Aznar's backing of the U.S. war in Iraq was highly unpopular—90% of Spaniards opposed the war. (Spain sent no troops to Iraq during the war but contributed 1,300 peacekeeping forces during the reconstruction period.) Yet Aznar's Popular Party did extremely well in municipal elections in May 2003. The country's relative prosperity and the prime minister's tough stance against the ETA were thought to be responsible for the strong showing.
On March 11, 2004, Spain suffered its most horrific terrorist attack: 191 people were killed and 1,400 were injured in bombings at Madrid's railway station. The government at first blamed ETA, but soon evidence emerged that al-Qaeda was responsible. When record numbers of voters went to the polls days later, Aznar's Popular Party experienced a stinging defeat, and José Luis Rodríguez Zapatero of the Socialist Party became the new prime minister. Many Spaniards blamed Aznar's staunch support of the U.S. and the war in Iraq for making Spain an al-Qaeda target. Others were angered by what they saw as the government's politically motivated position that ETA was to blame for the attacks at the same time that links to al-Qaeda were emerging. By April, a dozen suspects, most of them Moroccan, were arrested for the bombings. On April 4, several suspects blew themselves up during a police raid to avoid capture. In May, the new prime minister made good on his campaign promise, recalling Spain's 1,300 soldiers from Iraq, much to the displeasure of the United States, which said Spain was appeasing terrorists.
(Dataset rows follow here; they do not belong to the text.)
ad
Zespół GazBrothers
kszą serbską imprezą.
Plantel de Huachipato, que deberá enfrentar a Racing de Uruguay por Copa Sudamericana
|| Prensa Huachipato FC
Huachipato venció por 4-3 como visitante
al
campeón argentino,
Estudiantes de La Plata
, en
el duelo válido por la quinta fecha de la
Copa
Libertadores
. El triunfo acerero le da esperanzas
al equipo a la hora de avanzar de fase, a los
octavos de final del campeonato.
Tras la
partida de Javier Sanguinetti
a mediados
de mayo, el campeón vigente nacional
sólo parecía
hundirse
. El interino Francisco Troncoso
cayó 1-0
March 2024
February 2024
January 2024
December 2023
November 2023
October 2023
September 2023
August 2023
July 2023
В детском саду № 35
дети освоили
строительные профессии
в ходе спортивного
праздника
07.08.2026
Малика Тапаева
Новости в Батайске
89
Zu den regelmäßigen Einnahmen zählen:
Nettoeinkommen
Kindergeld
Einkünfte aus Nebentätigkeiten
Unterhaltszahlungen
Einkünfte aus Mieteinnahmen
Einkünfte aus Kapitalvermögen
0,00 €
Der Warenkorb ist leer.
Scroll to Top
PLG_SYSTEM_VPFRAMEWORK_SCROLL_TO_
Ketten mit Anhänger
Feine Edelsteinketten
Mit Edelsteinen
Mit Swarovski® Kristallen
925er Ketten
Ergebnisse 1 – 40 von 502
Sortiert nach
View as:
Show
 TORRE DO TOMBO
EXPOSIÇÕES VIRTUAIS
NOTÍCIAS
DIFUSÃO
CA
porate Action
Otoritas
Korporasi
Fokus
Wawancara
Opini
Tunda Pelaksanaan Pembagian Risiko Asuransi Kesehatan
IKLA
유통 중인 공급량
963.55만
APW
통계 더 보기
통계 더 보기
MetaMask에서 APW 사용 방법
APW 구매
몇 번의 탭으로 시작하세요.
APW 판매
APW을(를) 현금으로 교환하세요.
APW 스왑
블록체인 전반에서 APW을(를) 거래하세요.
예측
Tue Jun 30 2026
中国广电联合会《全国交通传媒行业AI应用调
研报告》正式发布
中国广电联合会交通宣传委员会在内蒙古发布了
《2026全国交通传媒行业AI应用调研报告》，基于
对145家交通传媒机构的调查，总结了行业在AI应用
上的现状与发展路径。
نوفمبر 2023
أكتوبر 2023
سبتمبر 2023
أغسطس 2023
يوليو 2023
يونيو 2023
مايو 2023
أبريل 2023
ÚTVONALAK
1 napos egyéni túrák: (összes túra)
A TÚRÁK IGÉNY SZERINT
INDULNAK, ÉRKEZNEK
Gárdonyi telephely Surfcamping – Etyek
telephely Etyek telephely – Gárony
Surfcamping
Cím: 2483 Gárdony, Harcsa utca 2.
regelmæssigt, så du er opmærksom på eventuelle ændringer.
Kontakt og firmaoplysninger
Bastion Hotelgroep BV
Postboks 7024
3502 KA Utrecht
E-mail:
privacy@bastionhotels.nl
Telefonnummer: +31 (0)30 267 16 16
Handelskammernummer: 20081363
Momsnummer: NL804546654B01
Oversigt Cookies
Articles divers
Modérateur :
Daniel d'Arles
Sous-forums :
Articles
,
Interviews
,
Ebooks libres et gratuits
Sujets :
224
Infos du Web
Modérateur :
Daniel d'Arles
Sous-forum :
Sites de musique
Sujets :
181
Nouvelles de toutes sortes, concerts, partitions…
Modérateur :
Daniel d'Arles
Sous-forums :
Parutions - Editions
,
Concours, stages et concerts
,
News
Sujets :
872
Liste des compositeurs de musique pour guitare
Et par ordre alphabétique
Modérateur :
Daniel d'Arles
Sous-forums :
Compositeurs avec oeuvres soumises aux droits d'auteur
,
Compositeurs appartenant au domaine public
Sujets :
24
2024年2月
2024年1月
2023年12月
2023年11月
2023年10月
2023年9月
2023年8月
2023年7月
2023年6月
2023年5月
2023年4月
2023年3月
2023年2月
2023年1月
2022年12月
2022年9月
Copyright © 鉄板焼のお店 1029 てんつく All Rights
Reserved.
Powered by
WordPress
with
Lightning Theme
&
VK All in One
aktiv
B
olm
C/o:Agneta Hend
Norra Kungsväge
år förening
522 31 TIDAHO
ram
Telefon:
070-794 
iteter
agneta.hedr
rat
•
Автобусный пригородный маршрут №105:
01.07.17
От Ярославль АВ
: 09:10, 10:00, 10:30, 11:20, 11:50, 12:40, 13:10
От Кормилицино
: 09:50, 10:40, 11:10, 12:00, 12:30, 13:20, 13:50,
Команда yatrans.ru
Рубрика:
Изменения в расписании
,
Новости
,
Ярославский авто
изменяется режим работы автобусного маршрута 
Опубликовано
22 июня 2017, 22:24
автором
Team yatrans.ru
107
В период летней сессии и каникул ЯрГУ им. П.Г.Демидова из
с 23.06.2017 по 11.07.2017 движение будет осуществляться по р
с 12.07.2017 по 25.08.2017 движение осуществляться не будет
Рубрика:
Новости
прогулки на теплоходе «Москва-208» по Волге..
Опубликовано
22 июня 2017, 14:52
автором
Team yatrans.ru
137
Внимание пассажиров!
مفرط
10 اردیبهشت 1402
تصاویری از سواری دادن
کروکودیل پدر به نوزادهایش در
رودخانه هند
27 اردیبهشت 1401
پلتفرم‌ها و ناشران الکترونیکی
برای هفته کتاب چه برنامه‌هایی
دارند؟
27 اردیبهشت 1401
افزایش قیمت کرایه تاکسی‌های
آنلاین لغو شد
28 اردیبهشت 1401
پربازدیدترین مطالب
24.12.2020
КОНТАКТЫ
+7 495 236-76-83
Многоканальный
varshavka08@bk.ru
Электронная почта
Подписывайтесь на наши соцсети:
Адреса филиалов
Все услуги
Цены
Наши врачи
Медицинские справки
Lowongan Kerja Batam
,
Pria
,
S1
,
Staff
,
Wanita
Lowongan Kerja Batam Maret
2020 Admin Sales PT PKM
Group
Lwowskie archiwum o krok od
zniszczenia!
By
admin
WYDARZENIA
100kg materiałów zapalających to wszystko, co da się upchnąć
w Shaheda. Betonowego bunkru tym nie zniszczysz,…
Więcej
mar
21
In June 2005, despite strong opposition from the Catholic Church, Spain legalized gay marriage. (Three other countries permit same-sex marriage: Belgium, the Netherlands, and Canada.)
After four decades of violence, the militant Basque separatist group ETA, responsible for more than 800 deaths and for terrorizing Spanish society with its bombings and other attacks, announced a permanent cease-fire on March 24, 2006. In June 2007, however, ETA renounced the cease-fire and vowed to begin a new offensive.In a June 2006 referendum, the region of Catalonia voted for greater autonomy from Spain.
The government dissolved Parliament in January 2008 and called for new elections, which are scheduled to be held in March 2008.